---------- Data to examine

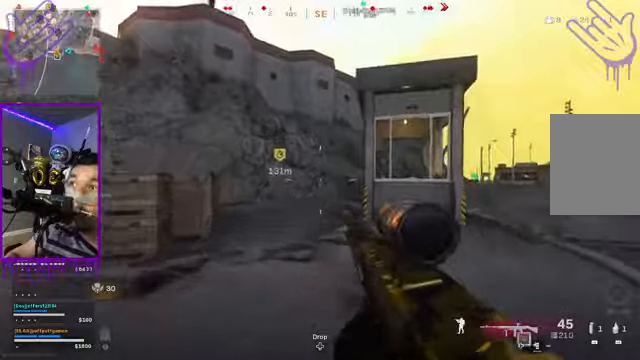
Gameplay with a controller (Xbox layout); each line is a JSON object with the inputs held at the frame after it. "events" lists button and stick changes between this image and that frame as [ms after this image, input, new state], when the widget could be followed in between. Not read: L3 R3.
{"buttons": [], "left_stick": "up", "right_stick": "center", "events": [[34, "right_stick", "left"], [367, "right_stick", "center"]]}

--------------------
---------- Data to examine

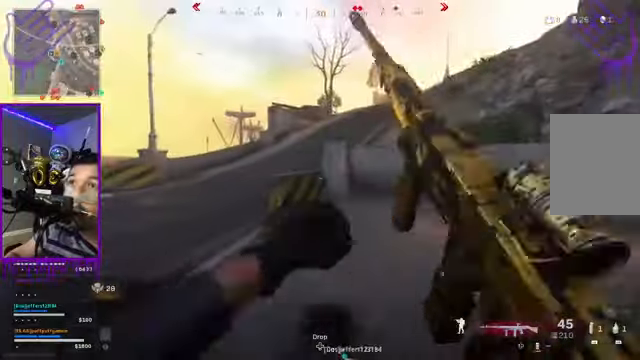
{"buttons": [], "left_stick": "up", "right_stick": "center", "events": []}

--------------------

Task description: The answer must consist of each line in the entries above that includes "buttons".

Task solution:
{"buttons": [], "left_stick": "up", "right_stick": "center", "events": [[34, "right_stick", "left"], [367, "right_stick", "center"]]}
{"buttons": [], "left_stick": "up", "right_stick": "center", "events": []}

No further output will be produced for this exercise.